PROBLEM TO WORK ON:
Render the text read from all the items below as a Markdown table with a Row column holding the row number and a Line column holding each line, omitting blank lines. Leave the pictures out of your answer.

╭──

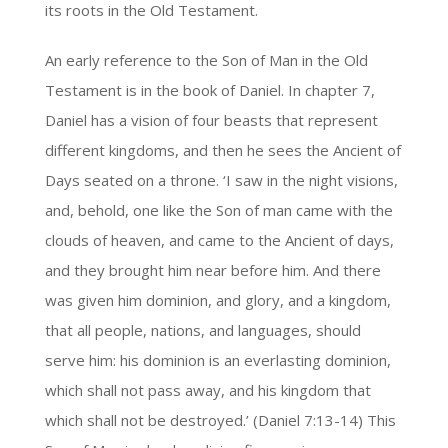
its roots in the Old Testament.
An early reference to the Son of Man in the Old
Testament is in the book of Daniel. In chapter 7,
Daniel has a vision of four beasts that represent
different kingdoms, and then he sees the Ancient of
Days seated on a throne. ‘I saw in the night visions,
and, behold, one like the Son of man came with the
clouds of heaven, and came to the Ancient of days,
and they brought him near before him. And there
was given him dominion, and glory, and a kingdom,
that all people, nations, and languages, should
serve him: his dominion is an everlasting dominion,
which shall not pass away, and his kingdom that
which shall not be destroyed.’ (Daniel 7:13-14) This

╰──

RESPONSE TO THE TASK:
| Row | Line |
|---|---|
| 1 | its roots in the Old Testament. |
| 2 | An early reference to the Son of Man in the Old |
| 3 | Testament is in the book of Daniel. In chapter 7, |
| 4 | Daniel has a vision of four beasts that represent |
| 5 | different kingdoms, and then he sees the Ancient of |
| 6 | Days seated on a throne. ‘I saw in the night visions, |
| 7 | and, behold, one like the Son of man came with the |
| 8 | clouds of heaven, and came to the Ancient of days, |
| 9 | and they brought him near before him. And there |
| 10 | was given him dominion, and glory, and a kingdom, |
| 11 | that all people, nations, and languages, should |
| 12 | serve him: his dominion is an everlasting dominion, |
| 13 | which shall not pass away, and his kingdom that |
| 14 | which shall not be destroyed.’ (Daniel 7:13-14) This |